# safe to assume laminate table top has no embedded metal?



## mrblint (Feb 6, 2014)

I would like to make my own router table. Is it safe to assume that the 1-1/8" thick laminate table tops that are described as having a "high impact melamine core" have no embedded metal anywhere, such as corrugated fasteners?


----------



## fire65 (Oct 29, 2008)

LOL< you know what assume means. Probably not, but you never know. Got pics of this top?


----------



## mrblint (Feb 6, 2014)

fire65 said:


> LOL< you know what assume means. Probably not, but you never know. Got pics of this top?



Stock photo.


----------



## Semipro (Mar 22, 2013)

Dusty I would assume there is no metal in it , what make you think there might be?


----------



## mrblint (Feb 6, 2014)

Semipro said:


> Dusty I would assume there is no metal in it , what make you think there might be?


I've been in a glass-is-half-empty mood lately


----------



## fire65 (Oct 29, 2008)

Just cut it. Not like there could be anything that bad. I keep old blades for things I thing might be bad. I just cut them a little over size and hope for the best.


----------



## DesertRatTom (Jul 3, 2012)

A metal detector is you have one. Of course a good metal detector is going to cost nearly as much as a new top. 

If you don't have a detector, then using an old blade is a good choice. Inspect the underside carefully for any positioning screws that might be in place. Any metal driven through the melamine is going to leave a mark. Personally, I vote old blade.


----------



## OPG3 (Jan 9, 2011)

...or try a magnet, most metals that are likely to cause problems are ferrous and attractive to magnets. Got any friends with metal detectors for finding coins, etc in dirt? Those will work in most cases.

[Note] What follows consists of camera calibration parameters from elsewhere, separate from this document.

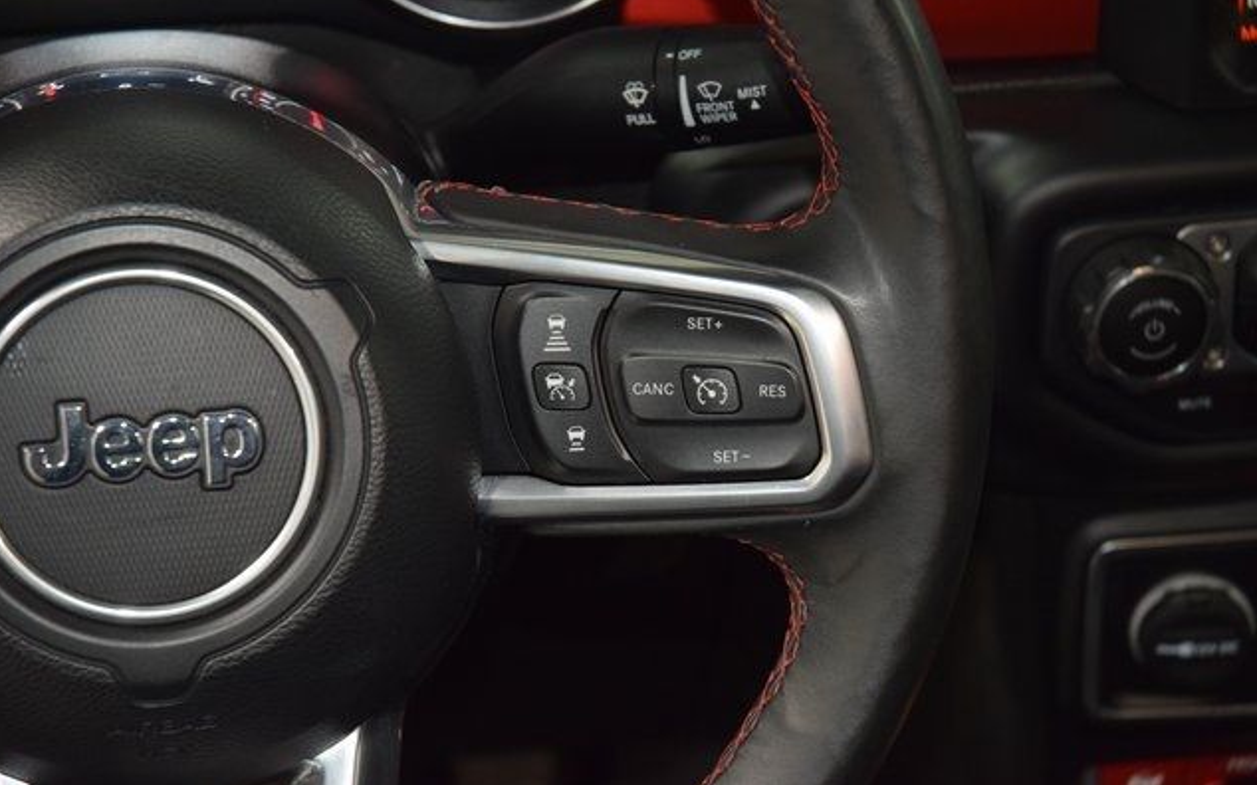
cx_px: 627
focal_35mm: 108
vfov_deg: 12.1
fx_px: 3699
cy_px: 376
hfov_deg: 19.3
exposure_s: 1/50
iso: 2000
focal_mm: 70
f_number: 4.5
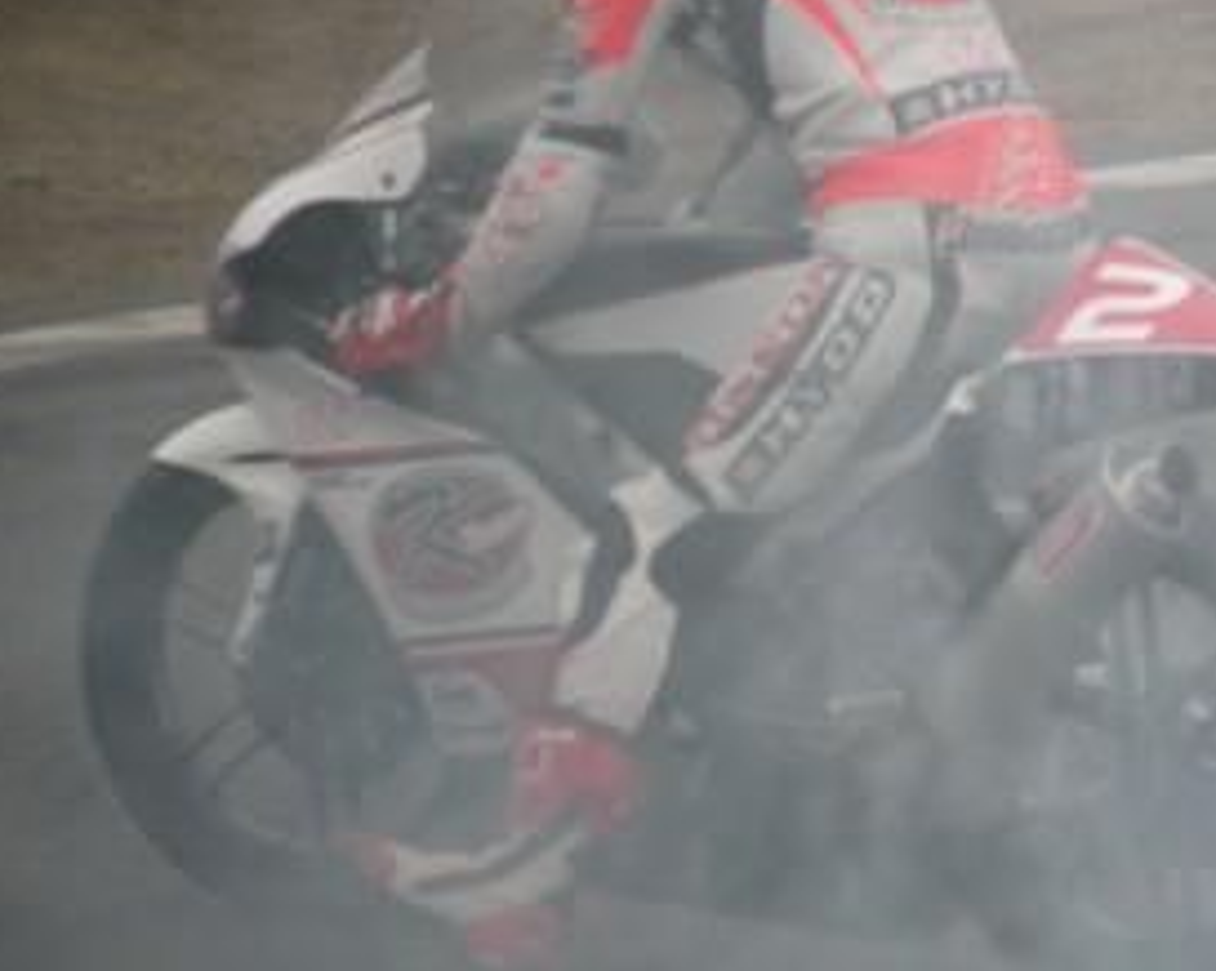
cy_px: 441
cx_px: 895
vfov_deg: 2.0
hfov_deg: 2.5
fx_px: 28015
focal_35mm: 779
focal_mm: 84.2
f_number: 4.5
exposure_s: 1/188
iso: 155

Assuming can be very risky in situations where safety is involved.

Otis Guillebeau from Auburn, Georgia


----------



## Garyk (Dec 29, 2011)

I, personally, would NOT assume there is no metal included. Many "low end" shops will use pieces of left over stock to make panels. Some use a variety of "fasteners" (corrugated,staples, etc) to accomplish this task. If you cut it with any kind of blade make sure it is carbide and MAKE SURE YOU PROTECT YOUR EYES, HANDS AND BODY. As a woodturner I have used cut wood (trees) and FOG (found on the ground) wood and believe strongly in double checking anything I machine. Good luck.


----------



## chessnut2 (Sep 15, 2011)

Otis.........great idea about the magnets. I've got some small rare earth magnets that I will use for that. Thanks.


----------



## OPG3 (Jan 9, 2011)

In my shop, we have another name for embedded metal objects - BULLETS. 
Eye, ear, etc. protection is a must whenever cutting wood (period). DO NOT WEAR LONG SLEEVES or loose-fitting clothing that could get caught in a machine, either. If your hair is long, get it confined safely.

All of the metal detectors and magnets in the world will not detect embedded rocks! There are times when trees can literally encapsulate small stones - this is quite rare; but it does occasionally happen - it is a well-documented fact of botany.

Otis Guillebeau from Auburn, Georgia


----------



## mrblint (Feb 6, 2014)

Do they make kevlar shop aprons?


----------



## Stick486 (Jan 4, 2013)

mrblint said:


> i would like to make my own router table. Is it safe to assume that the 1-1/8" thick laminate table tops that are described as having a "high impact melamine core" have no embedded metal anywhere, such as corrugated fasteners?


*no!!!!!!*


----------



## JOAT (Apr 9, 2010)

OPG3 said:


> All of the metal detectors and magnets in the world will not detect embedded rocks! There are times when trees can literally encapsulate small stones - this is quite rare; but it does occasionally happen - it is a well-documented fact of botany.


Quite true. I even heard of a case or two where a bottle was inside a tree, including one partly full whiskey bottle. Apparently they were concealed in a hollow in the tree, never came back for them for whatever reason, and the tree grew around them.


----------